Coming home too damn tired to do anything else, even including chores, is top for me.
I have dishes lying around, laundry needing to be done at somepoint, some extra small tasks to do. But, trying to go ‘above and beyond’ for a shitty job just leaves you with nothing left to do them, having to waste time off to finally do them.
I’m in a building that’s not my home, for 8 hours (used to have some days where it was 10 hours), a night. Where my company tries to tell me to treat their building that I work in, as a second home. Dealing with all of these tasks that ultimately mean nothing in the grand scheme of things. Dealing with people who conveniently forget a lot of the time, as to how to be a normal human being and they being at your expense.
And in addition to coming home too damn tired to do anything else, I’m sometimes worrying if what I’m making now for however many hours, is enough to cover everything I need to have or want to have.


I really struggle with work that doesn’t feel meaningful. It’d be nice to feel like I was contributing something meaningful to my community. My favorite jobs were working for school districts. Not teaching, but just being a part of that overall system felt so satisfying.
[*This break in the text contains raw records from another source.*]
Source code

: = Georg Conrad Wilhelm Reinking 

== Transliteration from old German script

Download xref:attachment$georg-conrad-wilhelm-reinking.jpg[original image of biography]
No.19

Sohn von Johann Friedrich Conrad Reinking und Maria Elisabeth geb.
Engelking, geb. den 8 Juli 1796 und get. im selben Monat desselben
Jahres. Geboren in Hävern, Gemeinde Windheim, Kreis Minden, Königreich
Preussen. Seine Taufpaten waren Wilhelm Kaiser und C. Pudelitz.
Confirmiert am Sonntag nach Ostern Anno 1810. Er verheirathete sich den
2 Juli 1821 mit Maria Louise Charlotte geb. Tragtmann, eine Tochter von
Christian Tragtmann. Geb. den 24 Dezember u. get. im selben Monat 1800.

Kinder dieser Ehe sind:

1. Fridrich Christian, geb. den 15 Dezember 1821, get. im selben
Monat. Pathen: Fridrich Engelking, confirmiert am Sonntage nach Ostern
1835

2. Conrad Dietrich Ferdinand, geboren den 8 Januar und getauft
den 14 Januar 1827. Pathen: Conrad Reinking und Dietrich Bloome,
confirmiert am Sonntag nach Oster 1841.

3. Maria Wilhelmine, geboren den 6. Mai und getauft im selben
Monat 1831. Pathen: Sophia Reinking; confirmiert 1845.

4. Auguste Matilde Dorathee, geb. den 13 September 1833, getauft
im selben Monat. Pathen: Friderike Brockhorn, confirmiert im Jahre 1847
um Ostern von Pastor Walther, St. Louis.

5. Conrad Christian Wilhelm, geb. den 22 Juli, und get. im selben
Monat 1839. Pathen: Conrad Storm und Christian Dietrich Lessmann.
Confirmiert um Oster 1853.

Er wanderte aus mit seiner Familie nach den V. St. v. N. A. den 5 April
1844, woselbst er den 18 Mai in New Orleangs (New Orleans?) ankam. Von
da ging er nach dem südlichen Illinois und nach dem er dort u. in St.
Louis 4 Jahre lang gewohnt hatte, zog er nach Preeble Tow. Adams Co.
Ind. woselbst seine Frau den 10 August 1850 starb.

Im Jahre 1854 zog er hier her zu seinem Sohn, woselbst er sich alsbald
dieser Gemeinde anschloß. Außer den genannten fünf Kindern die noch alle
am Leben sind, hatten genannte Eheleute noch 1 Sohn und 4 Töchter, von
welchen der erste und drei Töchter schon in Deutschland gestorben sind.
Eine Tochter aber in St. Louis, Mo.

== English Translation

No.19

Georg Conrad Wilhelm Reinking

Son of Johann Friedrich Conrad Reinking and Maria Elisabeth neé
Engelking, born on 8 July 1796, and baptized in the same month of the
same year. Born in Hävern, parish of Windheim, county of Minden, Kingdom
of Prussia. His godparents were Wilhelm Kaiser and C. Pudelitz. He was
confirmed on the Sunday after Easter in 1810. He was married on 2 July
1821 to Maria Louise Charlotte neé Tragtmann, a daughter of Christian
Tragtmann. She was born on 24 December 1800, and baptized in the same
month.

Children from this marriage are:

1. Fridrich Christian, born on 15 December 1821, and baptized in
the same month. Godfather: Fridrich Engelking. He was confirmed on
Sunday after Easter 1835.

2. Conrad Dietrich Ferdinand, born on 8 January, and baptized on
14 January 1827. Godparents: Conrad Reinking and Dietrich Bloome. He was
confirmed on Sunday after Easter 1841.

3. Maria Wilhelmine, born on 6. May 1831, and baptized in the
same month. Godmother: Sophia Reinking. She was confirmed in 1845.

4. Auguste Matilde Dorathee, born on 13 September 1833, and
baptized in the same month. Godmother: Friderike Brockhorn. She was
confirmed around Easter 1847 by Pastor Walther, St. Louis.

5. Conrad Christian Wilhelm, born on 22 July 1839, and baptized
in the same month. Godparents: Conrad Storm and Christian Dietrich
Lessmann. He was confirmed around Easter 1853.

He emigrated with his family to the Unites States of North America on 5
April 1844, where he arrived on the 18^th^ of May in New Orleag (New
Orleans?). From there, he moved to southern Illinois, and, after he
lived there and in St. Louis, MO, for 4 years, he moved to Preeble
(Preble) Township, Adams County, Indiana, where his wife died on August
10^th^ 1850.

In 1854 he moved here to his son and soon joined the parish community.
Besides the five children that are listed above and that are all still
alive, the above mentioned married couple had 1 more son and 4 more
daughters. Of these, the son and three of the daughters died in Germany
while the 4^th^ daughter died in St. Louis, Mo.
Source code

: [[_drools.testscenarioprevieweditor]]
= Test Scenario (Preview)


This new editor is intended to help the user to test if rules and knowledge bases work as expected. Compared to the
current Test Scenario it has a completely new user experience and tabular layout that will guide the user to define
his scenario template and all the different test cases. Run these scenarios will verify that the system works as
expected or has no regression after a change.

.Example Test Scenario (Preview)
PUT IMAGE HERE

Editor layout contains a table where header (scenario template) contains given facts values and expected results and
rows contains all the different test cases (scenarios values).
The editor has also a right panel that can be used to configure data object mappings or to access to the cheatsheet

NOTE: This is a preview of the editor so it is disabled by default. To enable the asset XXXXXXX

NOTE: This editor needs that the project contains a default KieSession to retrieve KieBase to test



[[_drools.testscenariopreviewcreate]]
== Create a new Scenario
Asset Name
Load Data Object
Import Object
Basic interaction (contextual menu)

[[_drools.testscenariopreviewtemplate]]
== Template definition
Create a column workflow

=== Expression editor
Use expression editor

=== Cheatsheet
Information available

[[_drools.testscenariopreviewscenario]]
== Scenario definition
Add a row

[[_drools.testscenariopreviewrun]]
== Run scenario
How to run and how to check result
Same, worked for a nonprofit for 7 of my 12 adult years that rented space to 2 schools (small high school and a daycare/preschool) within their buildings and we had our own services after session. Wasn’t directly involved with the teaching for the schools but did maintain all the computers for students and teachers while having a small program training a couple of the teens to manage a repair shop fixing those computers. That provided more satisfaction than any other job since, even though I will still hate Roblox with a passion on how much like a virus it acts to whatever it gets installed to, I’d do it again if the opportunity was open, but it was a unique deal between the three.